On n’ose même plus présenter Marcus Miller, faute de superlatifs. Technicien habile de la basse, il a redonné à cet instrument ses lettres de noblesse. A l’aise dans tous les registres du jazz, avec une rapidité d’exécution folle, il a notamment accompagné plusieurs artistes de haut vol comme Miles Davis (album Tutu de 1986), Luther Vandross ou encore Georges Benson. Le mois dernier (16 Mars), il sortait Afrodeezia, marquant son retour en studio après plus de trois ans de pause. Retour tardif mais plus que nécessaire sur cet opus de haute volée.
« Le pouvoir de la musique n’a pas de limites »
Une claque, une gifle … que dis-je, un tourbillon de classe. Voilà les doux mots qui me viennent à l’esprit après plusieurs écoutes de cet album prodigieux. Il faut bien se dire qu’avec Marcus Miller, nous tenons là, à coup sûr, un des meilleurs musiciens de notre époque et que son retour dans les studios d’enregistrement est à marquer d’une pierre blanche. Et pourtant il signe avec Afrodeezia son tout premier album chez le prestigieux label Blue Note, qui a célébré ses 75 années d’existence en 2014 et dont il a pu observer l’évolution depuis sa collaboration dans les années 1980 avec un grand nom du label : Miles Davis.
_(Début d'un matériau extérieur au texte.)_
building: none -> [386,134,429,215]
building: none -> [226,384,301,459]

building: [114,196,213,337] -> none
« A travers le négro spiritual ,le jazz et la soul, nous avons pu préserver notre histoire, parce que tout le reste avait été effacé. Ce que je désirais le plus, c’était remonter à la source des rythmes qui ont fait la richesse de notre patrimoine musical, les suivre à la trace, de leurs débuts en Afrique jusqu’aux États-Unis. Ce périple nous a menés du Mali à Paris, de La Nouvelle-Orléans à São Paulo en passant par les Caraïbes.”
Preuve que Marcus évolue avec son environnement, il s’est pris d’amitié en 2014 avec Oumou Sangaré, une chanteuse malienne qui lui a présenté son bassiste, le sénégalais Alune Wade qu’il a invité à chanter sur le premier morceau de Afrodeezia, un disque qu’il a voulu comme un retour aux sources africaines des rythmes qu’il pratique depuis toujours et pour lequel il a convié des artistes maliens, burkinabés, mais aussi brésiliens et trinidadiens.
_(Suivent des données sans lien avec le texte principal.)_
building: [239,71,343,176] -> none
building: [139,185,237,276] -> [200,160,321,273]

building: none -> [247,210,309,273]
L’album ouvre sur Hylife, hommage à la terre de l’afro-beat et berceau du Highlife : le Nigéria. Le titre est lancé à grand renfort de slap et on saluera la parfaite maîtrise des claviers sur des parties techniques, ainsi que la présence quasi-hypnotique des cuivres pour accompagner un des hits de cet opus, assurément. Dans B’s River, l’auteur nous invite dans une ballade où jazz, mélodie pop et sonorités ancestrales constituent un mix parfait autour d’une rythmique hypnotique, avant de descendre en Afrique du sud écouter les chœurs interpréter du gospel. Un délice.
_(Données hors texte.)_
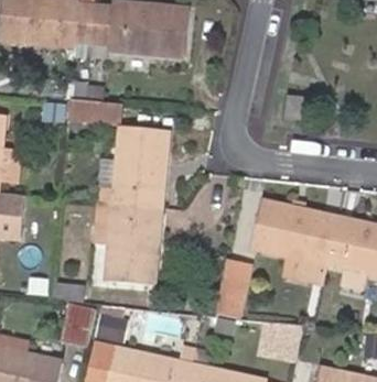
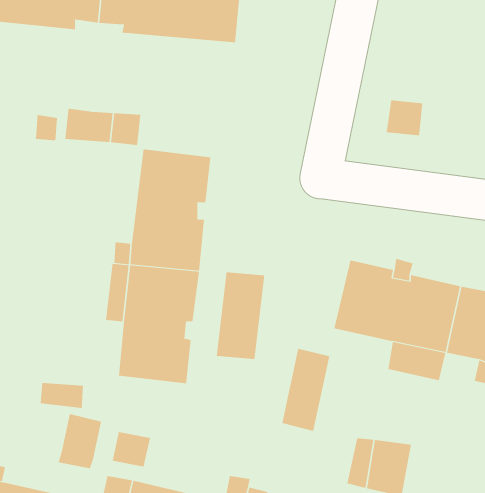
building: none -> [216,272,265,360]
Après le continent africain et l’Amérique du Sud (We Were There), Marcus Miller fait escale en Louisiane et c’est au blues américain qu’il fait référence en délivrant une version terriblement funk et bluesy de Papa Was A Rolling Stones des Temptations.
Plus loin dans l’album, Son Of Macbeth nous plonge au cœur des îles Caraïbes avec de douces percussions divines. Ce titre est un hommage au percussionniste originaire de Trinidad et Tobago Ralph Macdonald, qui a accompagné Grover Washington Jr notamment sur son album Mister Magic (1975).
Nous voici à la fin du voyage initiatique du « Slappin’ Man ». Pour parachever son oeuvre, Marcus a convié le beatmaker Mocean Worker et un membre éminent de Public Enemy, Chuck D pour la chanson I Can’t Breathe qui sonne très electro-jazz, et qui se mêle parfaitement à la voix très marquée du new-yorkais.
Marcus Miller frappe fort avec Afrodeezia. Un album d’une qualité rare, qui se retrouve dans le voyage initié par l’artiste et qui lui sert de trame de fond tout au long de l’opus. Nommé artiste de l’UNESCO pour la paix en 2013, le bassiste est devenu le porte-parole du programme éducatif « La route de l’esclavage », où il peut mettre à profit son expérience de la musique afro-américaine et montrer qu’elle pouvait donner de la voix à ceux qui n’en n’avait pas. Fascinant.